After graduating from the second seed class, ZHANG Ji joined ZJ Lab's comprehensive planning regime for research tasks concerning "foundation models for science" and immediately started his new job.
"I devote at least one-third of my energies to data every day. Data, models, and computational power are known as the troika of artificial intelligence. First and foremost, it is critical to let the data flow smoothly," said ZHANG Ji.
Scientific data collection and cleaning is the first step in developing foundation models for science, which requires a lot of patience, especially with reference to few proven outcomes. "Domain-specific scientific data is unique, resulting in a collaborative process from scientific data to model corpus. After data processing, we sum up the mistakes we made and the conclusions, and form a set of processes for your reference to improve overall data processing efficiency."
While engaged in foundation models, ZHANG Ji also served as a teaching assistant of the seed class, giving lessons and answering students' questions.
In the seed class, ZHANG Ji did two subjects: one is LLM evaluation, and the other is a case study of seismic exploration models for oil and gas to show what LLMs can help scientists do.
ZHANG Ji told the students before every lecture, "Not all of what I'm saying is true, so you can always interrupt me and raise your questions."

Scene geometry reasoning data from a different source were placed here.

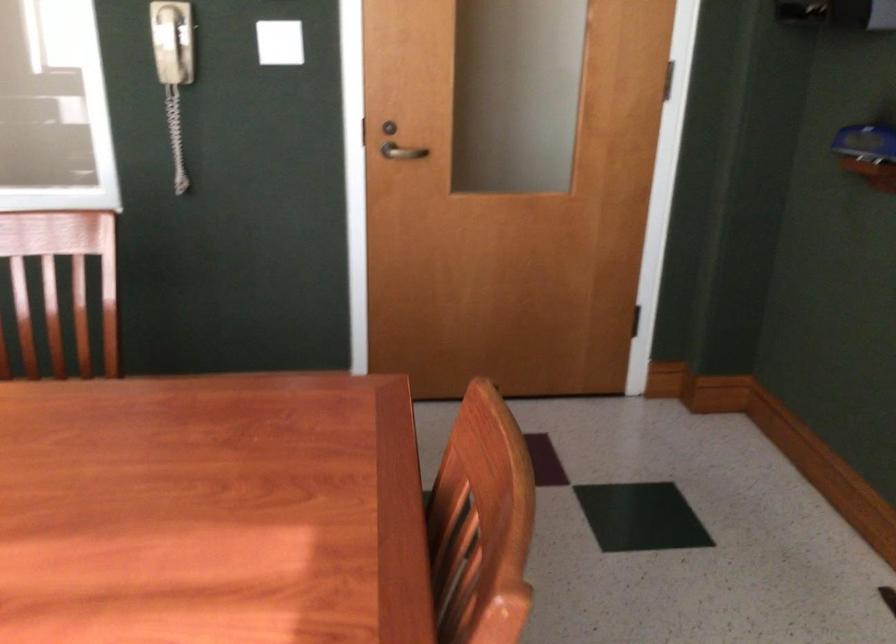
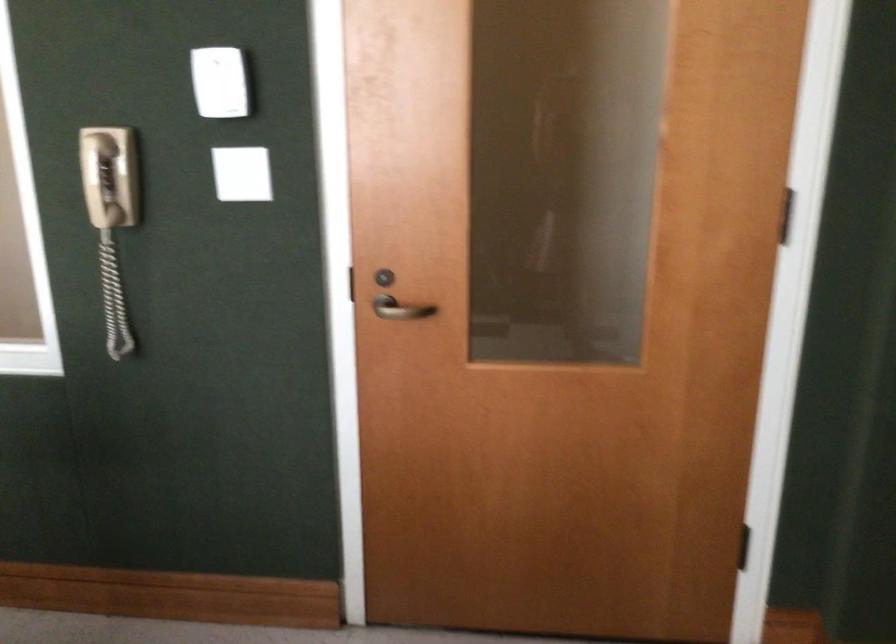
Question: The camera is either moving clockwise (left) or counter-clockwise (right) around the object. The first image is from the beginning of the video and the second image is from the end. Is the camera moving left or right when shooting the video?

Choices:
 (A) Left
 (B) Right

Answer: (B)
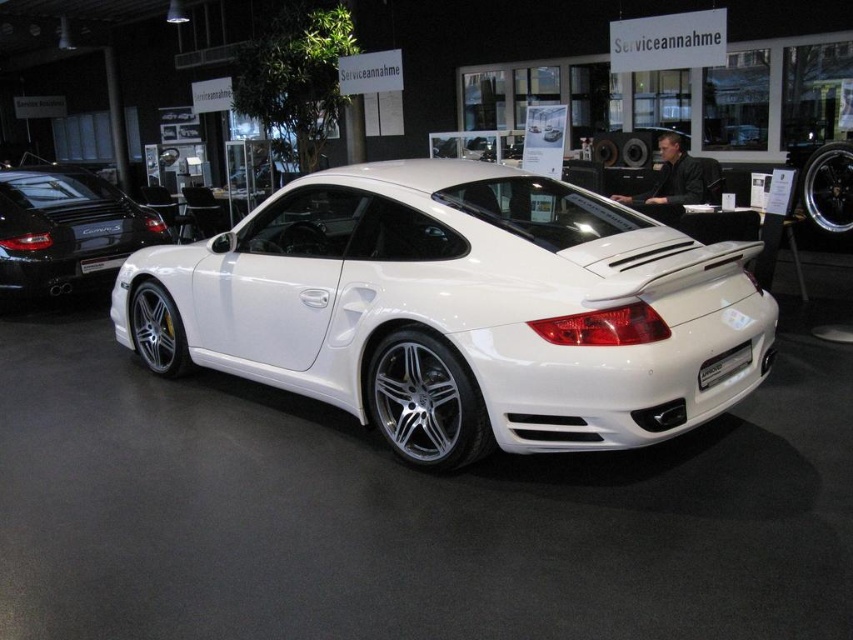
Question: Can you confirm if white glossy sports car at center is positioned below white metallic car at center?

Choices:
 (A) yes
 (B) no

Answer: (A)

Question: Where is white metallic car at center located in relation to white metallic license plate at rear in the image?

Choices:
 (A) above
 (B) below

Answer: (A)

Question: Can you confirm if white matte porsche at center is positioned above white metallic license plate at rear?

Choices:
 (A) no
 (B) yes

Answer: (B)

Question: Which is nearer to the white matte porsche at center?

Choices:
 (A) white metallic license plate at rear
 (B) white metallic car at center
 (C) white glossy license plate at center

Answer: (A)

Question: Which object appears closest to the camera in this image?

Choices:
 (A) white metallic car at center
 (B) white matte porsche at center
 (C) white glossy sports car at center

Answer: (C)

Question: Considering the real-world distances, which object is farthest from the white glossy license plate at center?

"Because it's really an incredibly new area, updated every month. For example, some of my PPT focuses on cutting-edge issues in LLM evaluation. Perhaps, when lecturing to the students now, I have to update the content of the PPT that I made last month."
When attending classes and serving as a teaching assistant, ZHANG Ji stayed in sync with this field at all times and also handled problems encountered by students. "These solutions are eventually translated into my experience gained in the seed class, and my accumulated documents can be spread to the later students."
Being both a student and a teacher, ZHANG Ji learned and taught as he went along, and the uninterrupted input and output pushed him forward. Therefore, a "seed" grows into a "dandelion", which will continue to produce and spread seeds.